Eu tava sentada no sofá, bem na frente do Gonzalo, que tava parado na minha frente com a tranca dele na altura da minha boca. Peguei a bunda dura dele com as mãos e puxei ele pra perto, enquanto beijava as bolas dele e passava a língua por todo o comprimento do pauzão dele. Devagar, fechei meus lábios em volta da cabeçona daquela pica. O Gonzalo começou a mexer o quadril pra frente e pra trás de leve, fodendo minha boca devagar enquanto eu conseguia enfiar mais e mais daquela pica enorme na minha boca faminta. Logo, eu tava fazendo um "boquete profundo" nele, algo que eu achei que seria impossível, mas ali tava eu, com o nariz quase colado na pélvis dele e a língua por baixo do tronco do pau dele. Chupei ele por uns dez minutos e aí o Gonzalo, como se tivesse procurando uma posição melhor pra foder minha boca, colocou um pé no sofá e segurou minha nuca. Ele realmente tava enfiando a pica dele até o fundo da minha garganta!

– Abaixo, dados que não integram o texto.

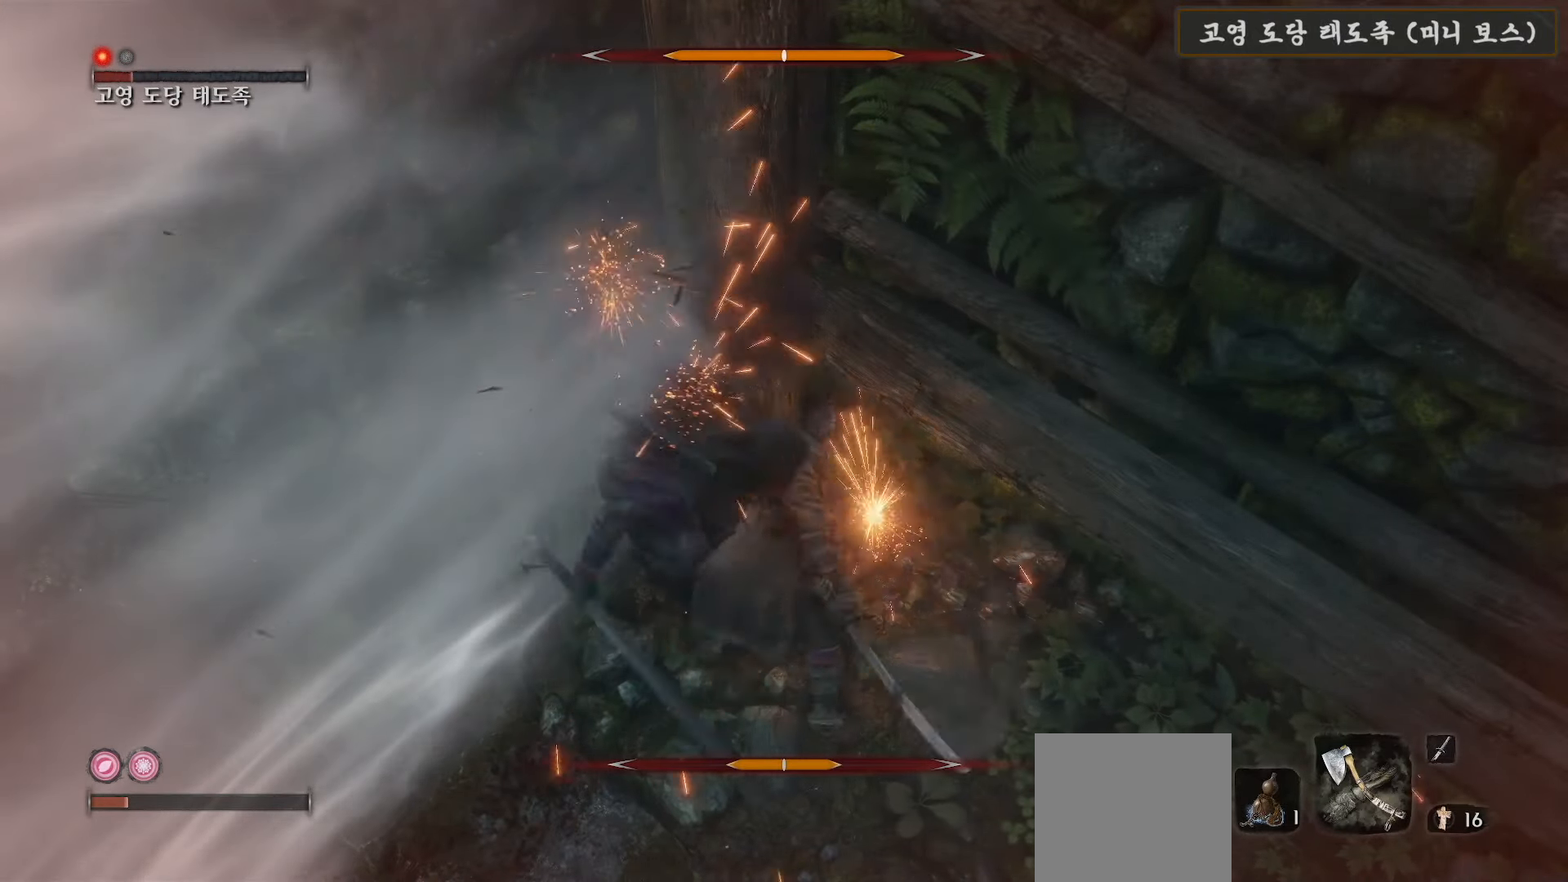
{"buttons": [], "left_stick": "up", "right_stick": "center", "events": [[83, "R1", "up"], [200, "R1", "down"], [283, "R1", "up"], [400, "R1", "down"], [467, "R1", "up"]]}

Gonzalo começou a gemer, e os seus grunhidos e bufadas me avisaram que ele estava prestes a gozar. Mas não era isso que eu queria. Já teria tempo pra engolir o leite dele. Por enquanto, tava disposta a fazer aquele momento durar o máximo que pudesse, e tirei o pau dele da boca, segurando firme na base. Depois de alguns segundos, quando a vontade de gozar do Gonzalo diminuiu, me ajoelhei no chão, com os cotovelos apoiados no sofá. Fiz um sinal pro Gonzalo se aproximar. Queria que ele me comesse assim, no "estilo cachorrinho".
Não precisei pedir duas vezes e, em pouco tempo, o pau dele já estava entrando e saindo da minha buceta aberta. Tentava não gemer muito alto, mas a dose de pau que o Gonzalo tava me dando não deixava. Enquanto me comia com fúria, senti que tava chegando no clímax. Ele também percebeu, porque começou a me penetrar mais forte e rápido, se inclinando pra apertar com as mãos meus peitos, que balançavam no ritmo daquela fodida. Transamos nessa posição por mais de vinte minutos e eu gozei duas vezes. Não consegui evitar gritar com força enquanto gozava no pau de outro homem, com o risco de o Julián me ouvir. Depois, trocamos de posição de novo e eu obriguei ele a sentar no sofá, o que ele fez na hora, deixando o pau apontando pra cima. Aí eu sentei nele, com o rosto virado pro Gonzalo, meus peitos roçando no rosto dele.
Comecei a cavalgá-lo, devagar no começo, mas depois num ritmo acelerado, enfiando a pica gigantesca dele até o fundo da minha buceta molhada. Assim, não demorei pra sentir que tava perto do orgasmo de novo. Minhas nádegas quicavam sem parar nas coxas do Gonzalo, quando ouvi ele dizer: "Não aguento mais; vou gozar." Mal terminou de falar, soltou um gemido forte, rouco, quase animal, e encheu minha buceta com o esperma quente dele. Dava pra sentir os jatos de porra batendo com força lá dentro. A gente desabou no sofá e ficou naquela posição, com a pica dele ainda enterrada na minha buceta. Ficamos assim por uns minutos, aí eu desmontei e sentei do lado dele. Começamos a nos beijar e acariciar, nossas línguas se enroscando enquanto a gente se apalpava. Comecei de novo a acariciar e puxar a pica dele; tava pronta pra continuar o serviço.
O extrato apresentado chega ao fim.